# [DESCRIPTION OF THE TASK]
From the listing below, select every line where the word "down" appears.

# [PROVIDED MATERIAL]
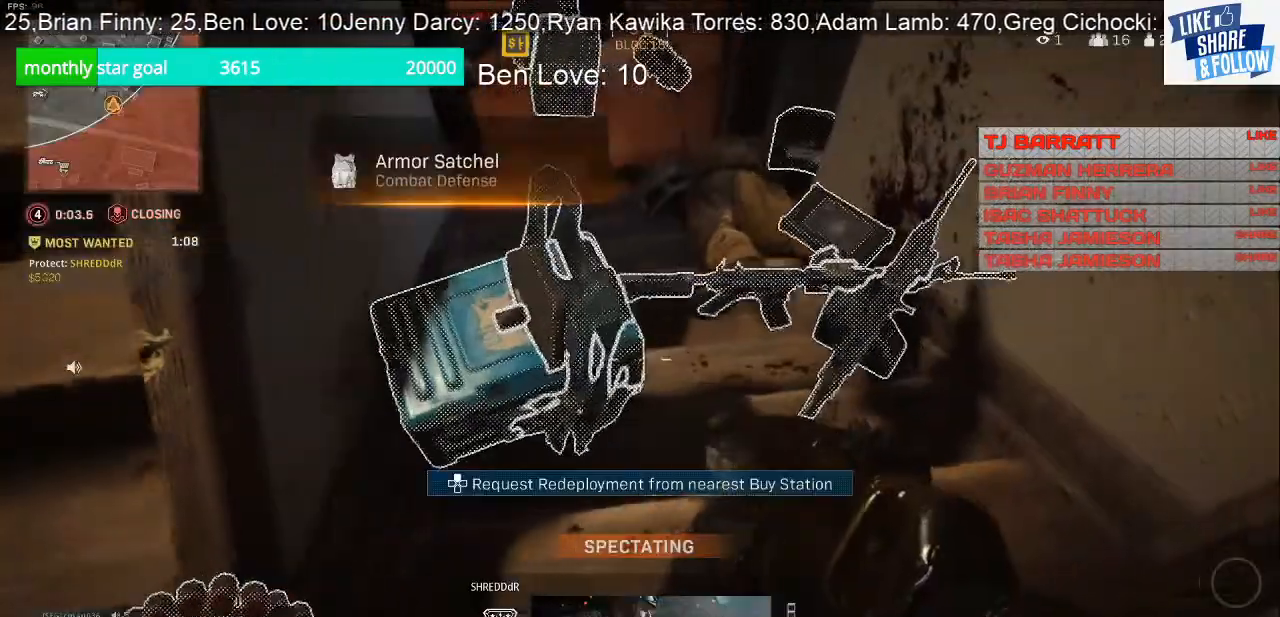
{"buttons": [], "left_stick": "center", "right_stick": "center", "events": []}
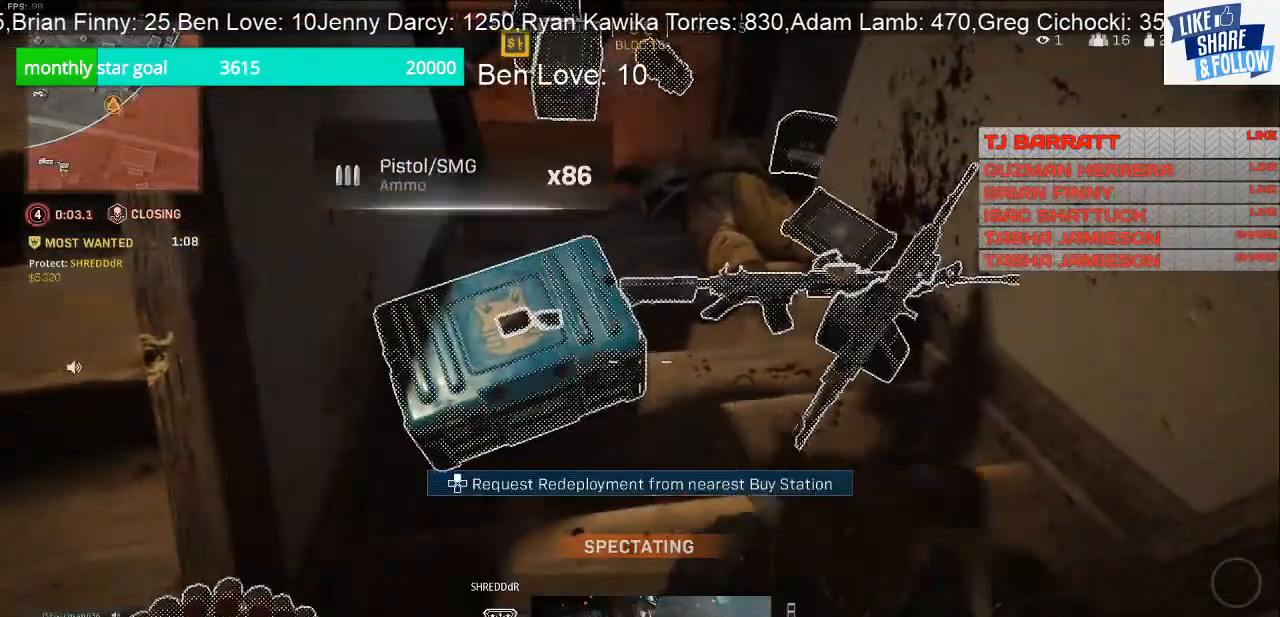
{"buttons": [], "left_stick": "center", "right_stick": "center", "events": [[300, "TOUCHPAD", "down"], [433, "TOUCHPAD", "up"]]}
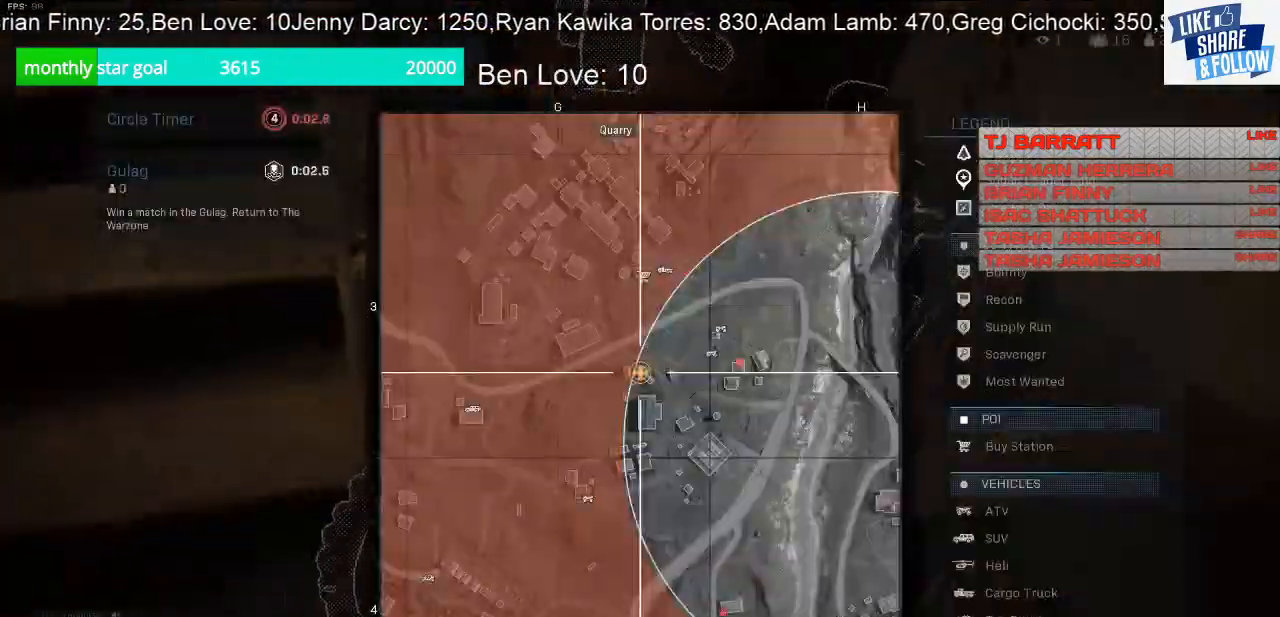
{"buttons": [], "left_stick": "center", "right_stick": "center", "events": [[333, "R1", "down"], [500, "R1", "up"]]}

# [EXERCISE ANSWER]
{"buttons": [], "left_stick": "center", "right_stick": "center", "events": [[300, "TOUCHPAD", "down"], [433, "TOUCHPAD", "up"]]}
{"buttons": [], "left_stick": "center", "right_stick": "center", "events": [[333, "R1", "down"], [500, "R1", "up"]]}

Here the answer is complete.